Example 2 — The rise of autonomous transportation
Autonomous driving is undoubtedly on the mass market horizon, with car manufacturers and technology providers racing to win the space. Arguably the most popular investment in this domain is Tesla (TSLA). While I am not speculating on whether Tesla is a good or bad investment, it has certainly become the “face” of innovation in this space for many investors.
The picks and shovels logic would suggest investing in the “brains” of autonomous driving rather than any particular car manufacturer. If a company like Tesla has its own proprietary brains to power autonomous driving for its own cars, it may be very successful in doing so but it constrains the market potential for that technology to just Tesla.
If you truly believe in autonomous driving creating a sweeping change to transportation around the world, a lower risk strategy may be to invest in the AI or other technology platforms specializing in autonomous driving rather than the car manufacturers themselves. There are many players in this space, and some already have partnerships with several car manufacturers. This can potentially insulate an investor from extreme risk while continuing to participate in an exciting and long lasting trend.
Example 3 — Climate change and energy efficiency
Energy efficiency is perhaps the most certain of these three trends here simply because it is the most necessary. It is arguably a requirement for a sustainable future rather than a luxury or yet another source of entertainment. While most indications from both the public and private sectors are that electricity is the future, the specific mechanisms and sources for leveraging electricity seem to be unknown, with solar, wind, nuclear, and hydro energy among those heavily debated for their pros and cons.
A rising tide lifts all boats, but where is the tide as it relates to a growing shift to electricity if we don’t even know what types of electricity will gain prominence?
One thought is that electricity transmission and distribution provide a more certain pathway to the electricity trend, almost in the way that railroads did for transportation. This can potentially address many of the electricity utilization issues that raise concerns today, while providing a hedge to investor risk.
Another idea is that clean energy is always going to require the equipment to generate it. This equipment will require various natural metals such lithium and cobalt, with a potential opportunity for the leading companies who mine or preserve these metals. In any case, this offers at least some protection for an investor’s downside in the event that the specific sources or providers of electricity are not what we expect or that they change over time.
Investing in specific companies is not necessarily a bad thing. However, if you are not a professional investor who does thorough business and financial research on individual firms, it may stretch you beyond a risk profile that you are comfortable with.
Typically, the recommended strategy for the non-professional investor is to buy low cost index funds tracking the broader markets, which has undeniably proven results compared to trying to beat the market.

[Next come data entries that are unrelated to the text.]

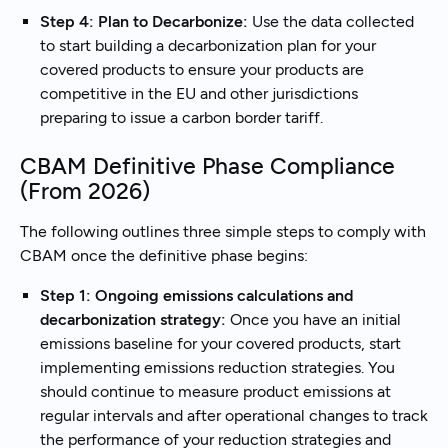
Step 4: Plan to Decarbonize:
Use the data collected
to start building a decarbonization plan for your
covered products to ensure your products are
competitive in the EU and other jurisdictions
preparing to issue a carbon border tariff.
CBAM Definitive Phase Compliance
(From 2026)
The following outlines three simple steps to comply with
CBAM once the definitive phase begins:
Step 1: Ongoing emissions calculations and
decarbonization strategy:
Once you have an initial
emissions baseline for your covered products, start
implementing emissions reduction strategies. You
should continue to measure product emissions at
regular intervals and after operational changes to track
the performance of your reduction strategies and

However, if you want something in between these two strategies and have your financial house in order to the point where you can take a few calculated risks, there are ways to do so.
If you believe wholeheartedly in a particular trend, take the time to study exactly what underlying innovation will enable that trend to unfold and who is best suited to execute on that innovation. Most importantly, have the patience to see it through.
This article is for informational purposes only. It should not be considered Financial or Legal Advice. Consult a financial professional before making any major financial decisions.